Jusqu’à quand les hôpitaux de l’Île-de-France pourront-ils faire face ? Alors que le pic n’est pas atteint, s’engage une course contre la montre pour ouvrir de nouveaux lits en réanimation. « Sur les respirateurs, il n’y a aucune visibilité au-delà de 24 à 48h » s’inquiète Léonard Corti. « Et certains fournisseurs nous expliquent qu’ils sont en rupture de stock ». « On n’est pas très serein sur les capacités à absorber ce qui arrive » reconnaît aussi Sophie Crozier, neurologue à la Pitié Salpêtrière et co-fondatrice du collectif inter-hôpitaux. Car déjà des équipements de base viennent à manquer. « Des choses toutes simples comme des pousse-seringues, pour administrer les médicaments afin d’endormir les patients » explique la neurologue. Les hôpitaux manquent aussi de matelas gonflables qui permettent d’éviter aux patients de développer des escarres.

« Le personnel vit l’enfer »

Face à la pénurie de matériel, « le personnel vit l’enfer » à en croire Jean-Emmanuel Cabo, secrétaire général de FO-APHP. « A l’hôpital Bichat, aux urgences, les soignants n’ont pas de sur-blouses, on leur met un tablier ! La direction rédige de nouveaux protocoles pour expliquer que la sur-blouse n’est plus nécessaire. Et il n’y a pas de masques. » « Sur les masques on est en rationnement strict » confirme Léonard Corti. « Donc on travaille avec des matériels de protection qui ne sont sans doute pas adaptés à des services devenu 100% Covid, car il y a trop peu de masques FFP2. » « On expose le personnel » s’inquiète Sophie Crozier, qui s'estime pourtant « bien lotie » à la Pitié-Salpêtrière. « Aulnay, Avicennes (Bobigny, ndlr) sont très en tension. Et à Versailles c’est terrible, même les blouses manquent, ils utilisent des sacs poubelle. » Selon les chiffres communiqués par la direction aux syndicats, 780 professionnels de l’APHP étaient atteints mercredi du Covid19, dont 4 placés en réanimation.

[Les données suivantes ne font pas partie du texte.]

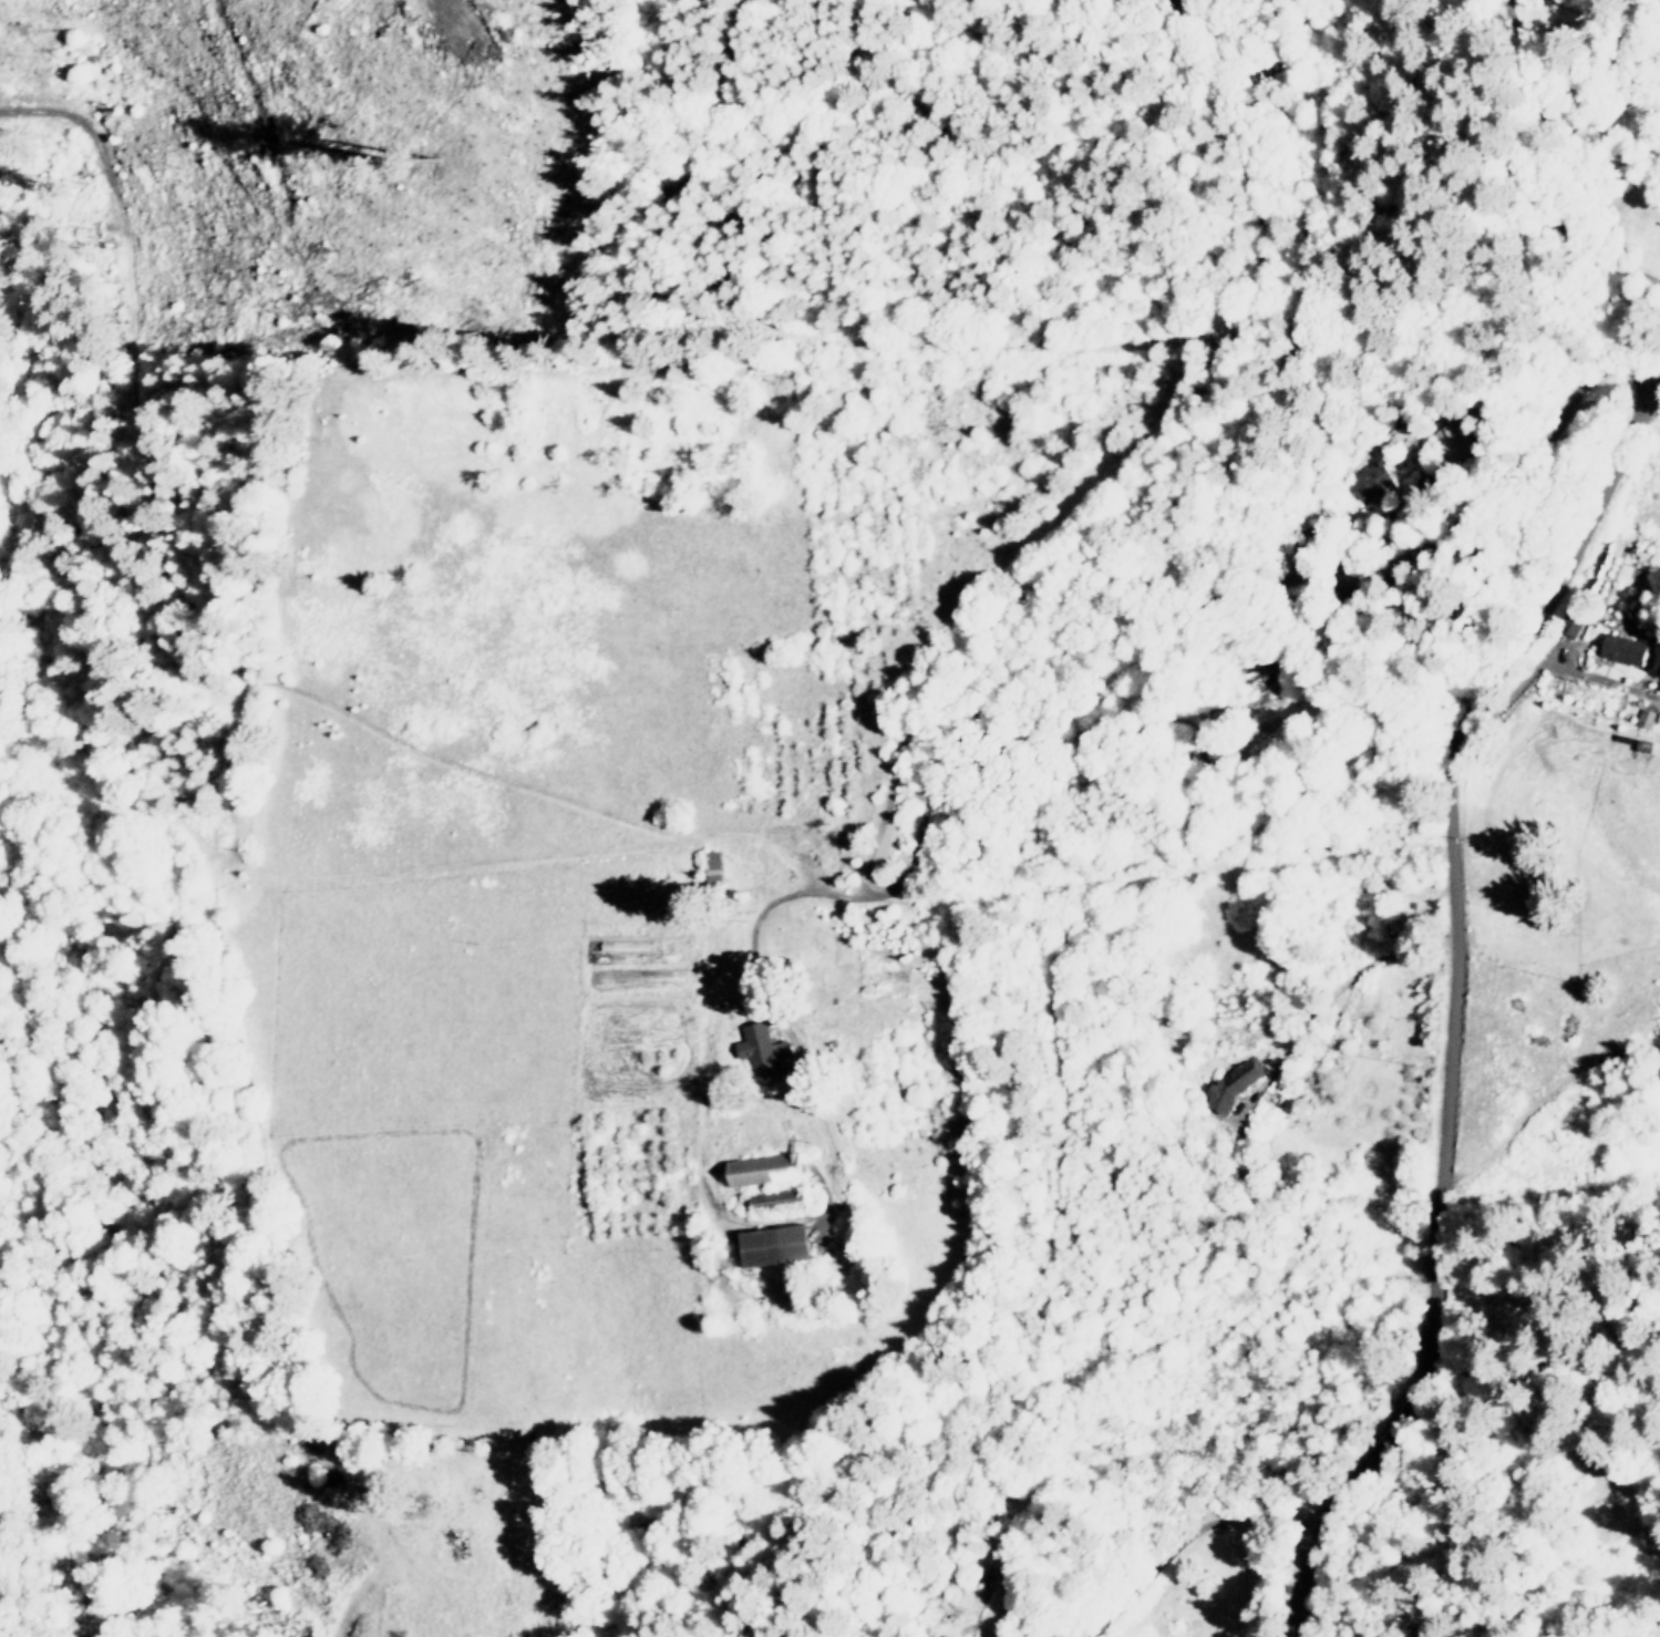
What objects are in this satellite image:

Outre la pénurie d’équipements, les hôpitaux franciliens souffrent du manque de personnel. Surtout dans le domaine paramédical : « Infirmières, aides-soignants, brancardiers multiplient les heures supplémentaires et s'ajoutent sur des “shifts” sur lesquels ils n’étaient pas prévus » énumère Léonard Corti. « On estime que pour s’occuper d’un patient coronavirus intubé et ventilé, il faut entre 1,1 et 1,7 infirmier. C’est extrêmement prenant. Il y a aussi le fait de placer les patients intubés sur le ventre, un geste médical très efficace pour les cas Covid19. Mais qui demande beaucoup de personnel et qui est épuisant quand on le fait à la chaîne. » Face au manque de bras, les autorités de santé battent le rappel. L’agence régionale de santé d’Île-de-France a lancé une plate-forme dédiée, « Covid renfort », pour recruter des volontaires. Dans l’urgence, des infirmières sont formées aux gestes essentiels pour travailler en réanimation. « C’est compliqué d’être envoyé dans ces situations avec une formation précaire et sur le tas » souligne Leonard Corti.

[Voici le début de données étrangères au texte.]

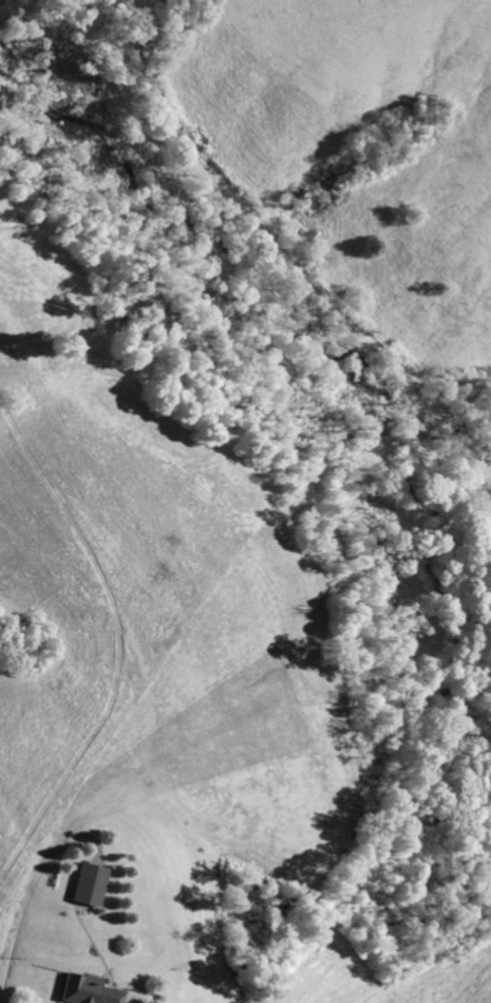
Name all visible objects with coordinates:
road: (32, 880)
building: (95, 885)
building: (92, 989)
road: (130, 1002)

Parce que ces effort « pourraient ne pas suffire », le Professeur Bruno Riou demandait vendredi que des patients franciliens puissent être transférés vers les régions « qui sont le moins touchées et qui ont des capacités en lit de réanimation. Le but est de retrouver de la capacité pour les malades de demain et d’après demain. » Ces transferts interrégionaux devront être « pilotés au niveau national » a précisé le professeur Riou. « La priorité pour l’instant ca a été l’Est de la France, ça va bientôt être l’Ile-de-France. » « Déplacer des malades est envisageable » pour Leonard Corti mais va peser sur les capacités des territoires d'accueil, sans savoir quelle y sera la situation dans une quinzaine de jours. « Ca peut aller extrêmement vite. On a l’exemple de la région Occitanie, relativement préservée jusqu’à la semaine dernière, avant qu’un seul cluster à Perpignan ne mette en tension l’intégralité des services de réanimation de la région ».